What you have to do: Copy out the text of every record below word for word, leaving out the pictures.
╔══
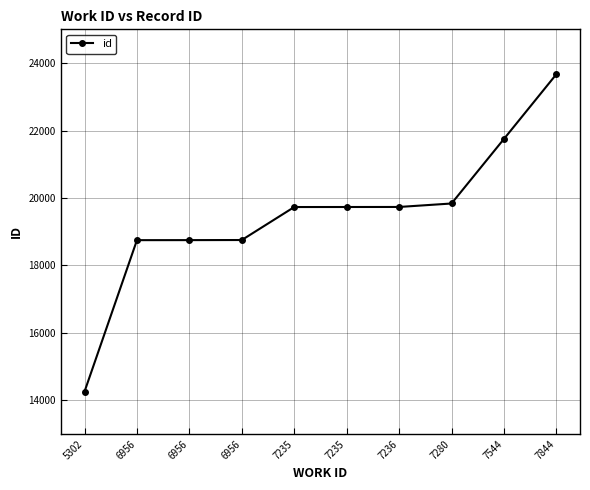

Is this an area chart (filled region under the line)?

No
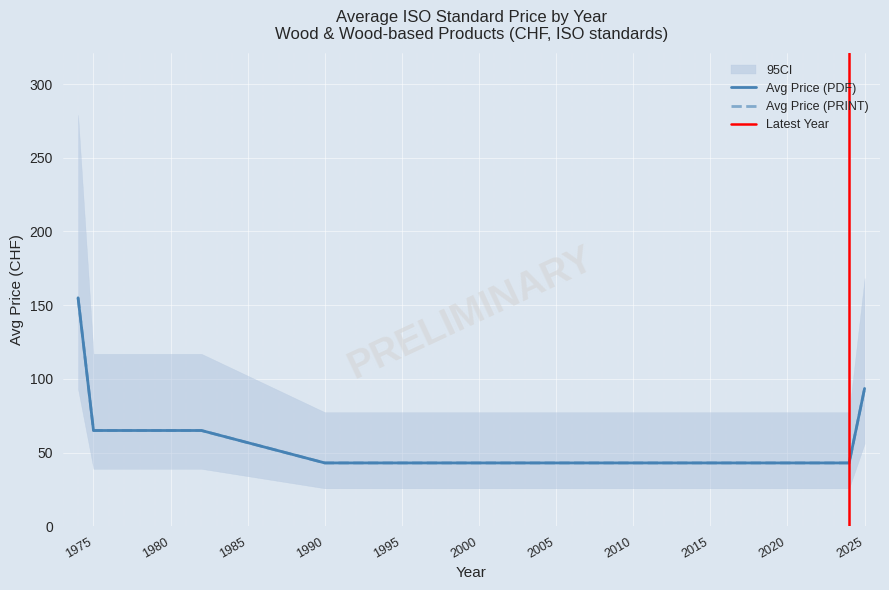

What is the value of the CI_upper point at the 11th from the left?

127.9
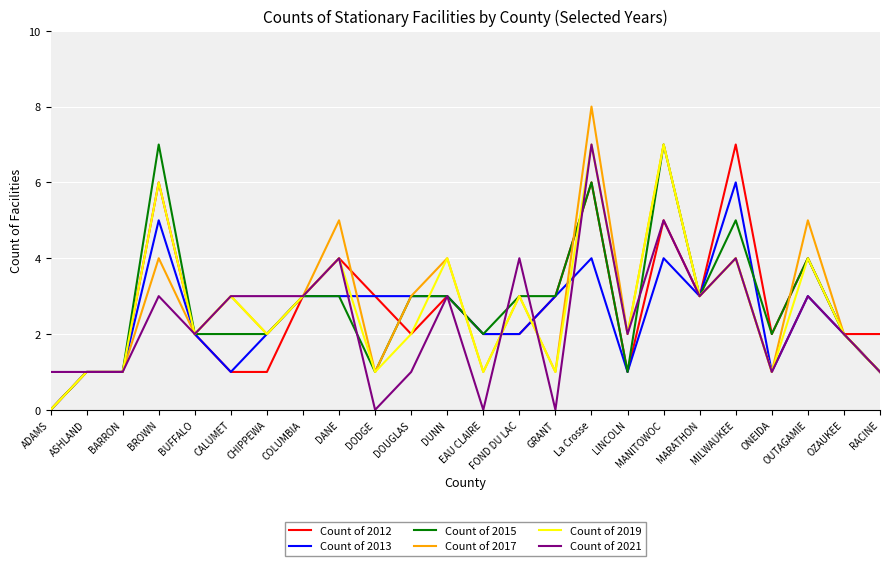

What is the total value across all series at DANE?

23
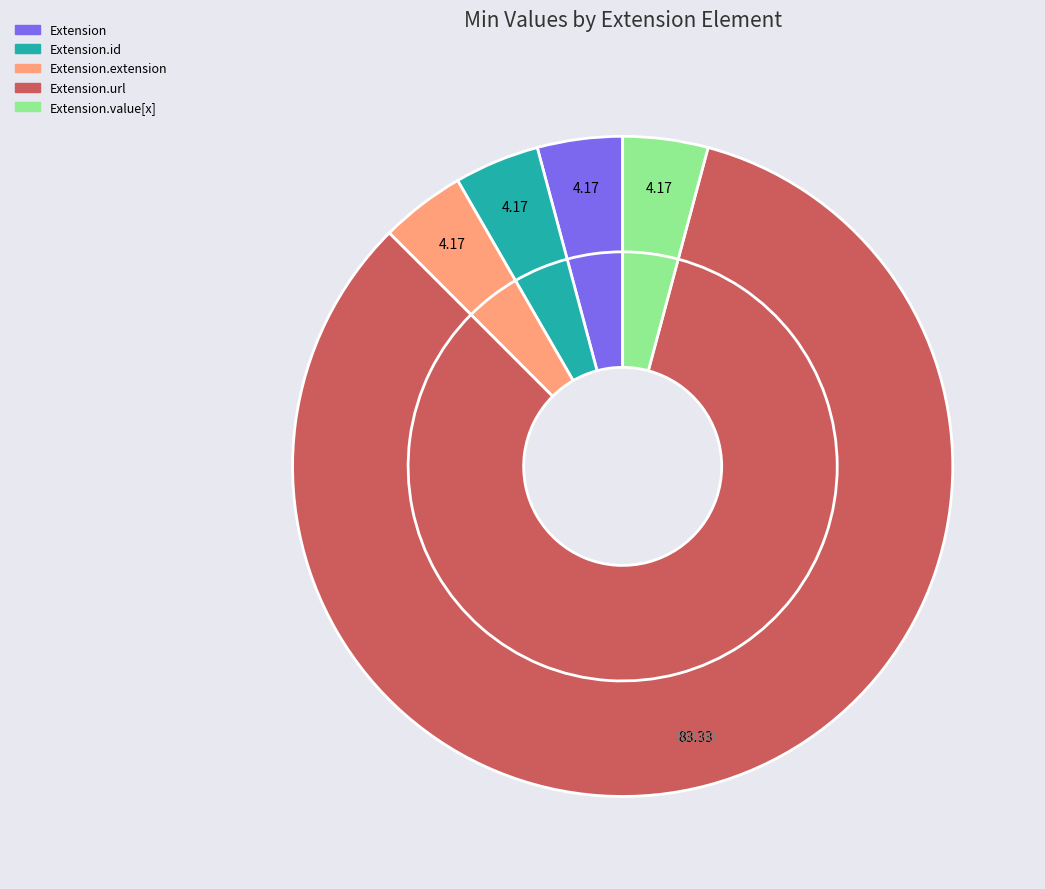

Rank the categories by value from highest to lowest.

Extension.url, Extension, Extension.id, Extension.extension, Extension.value[x]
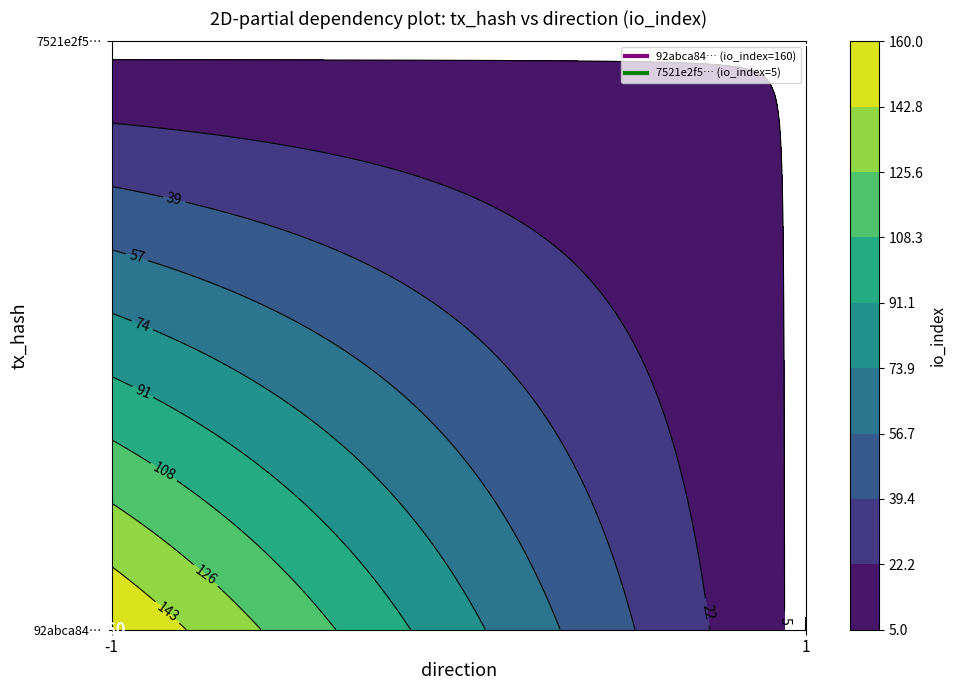

True or false: 7521e2f5b37fcc3ae76a3bdf91152aa9a514906 has a value of 5 at io_index.

True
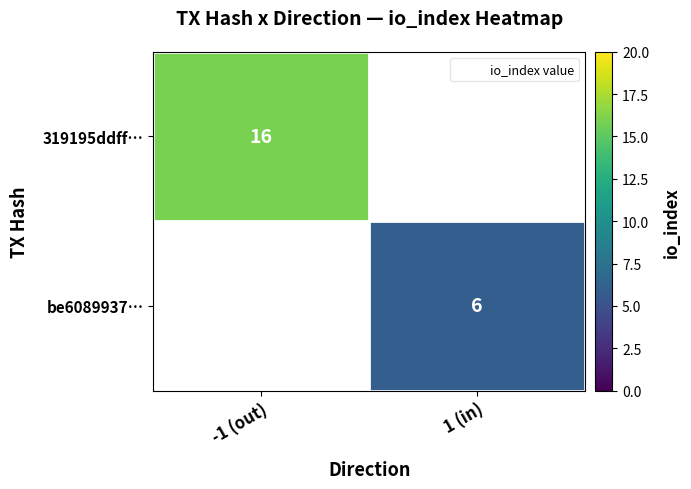

At which label is 319195ddff… closest to 16?

-1 (out)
╚══
Exercise response:
Is this an area chart (filled region under the line)?

No

What is the value of the CI_upper point at the 11th from the left?

127.9

What is the total value across all series at DANE?

23

Rank the categories by value from highest to lowest.

Extension.url, Extension, Extension.id, Extension.extension, Extension.value[x]

True or false: 7521e2f5b37fcc3ae76a3bdf91152aa9a514906 has a value of 5 at io_index.

True

At which label is 319195ddff… closest to 16?

-1 (out)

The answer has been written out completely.